"Conan we knew. Starke we don't know. Perhaps it would have been better if Conan had come back." He ran his thumb absently over the hilt of the knife in his girdle. "I don't know. Perhaps it would have been better for all of us if I'd cut your throat before Beudag came in."

Starke's mouth twitched. It was not exactly a smile.

"You see," said the bard seriously, "to you, from Outside, none of this is important, except as it touches you. But we live in this little world. We die in it. To us, it's important."
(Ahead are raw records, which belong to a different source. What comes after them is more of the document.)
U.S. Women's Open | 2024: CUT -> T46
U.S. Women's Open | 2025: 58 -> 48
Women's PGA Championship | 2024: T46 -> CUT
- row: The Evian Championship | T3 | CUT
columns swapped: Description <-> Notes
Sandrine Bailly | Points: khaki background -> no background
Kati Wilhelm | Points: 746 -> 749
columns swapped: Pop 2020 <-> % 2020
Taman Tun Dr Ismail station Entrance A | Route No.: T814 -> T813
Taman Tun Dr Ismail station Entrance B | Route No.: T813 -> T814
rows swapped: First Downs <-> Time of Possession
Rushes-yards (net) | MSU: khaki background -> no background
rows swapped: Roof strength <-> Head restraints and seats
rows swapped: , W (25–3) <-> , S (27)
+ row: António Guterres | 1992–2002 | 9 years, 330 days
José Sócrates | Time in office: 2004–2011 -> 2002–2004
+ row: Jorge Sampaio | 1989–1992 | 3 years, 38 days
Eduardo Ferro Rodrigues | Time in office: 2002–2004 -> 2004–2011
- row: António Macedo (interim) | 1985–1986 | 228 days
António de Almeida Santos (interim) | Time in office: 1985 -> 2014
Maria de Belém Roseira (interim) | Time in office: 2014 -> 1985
The knife was in his hand now. It leaped up glittering into the dregs of the firelight, and fell, and leaped again.

"You fight for yourself, Hugh Starke. Rann also fights through you. I don't know."

Starke's gaze did not waver.

Romna shrugged and put away the knife. "It is written of the gods," he said, sighing. "I hope they haven't done a bad job of the writing."

He went out. Starke began to shiver slightly. It was completely quiet in the hall. He examined his collar, the rivets, every separate link of the chain, the staple to which it was fixed. Then he sat down on the fur rug provided for him in place of the straw. He put his face in his hands and cursed, steadily, for several minutes, and then struck his fists down hard on the floor. After that he lay down and was quiet. He thought Rann would speak to him. She did not.

The silent black hours that walked across his heart were worse than any he had spent in the Luna crypts.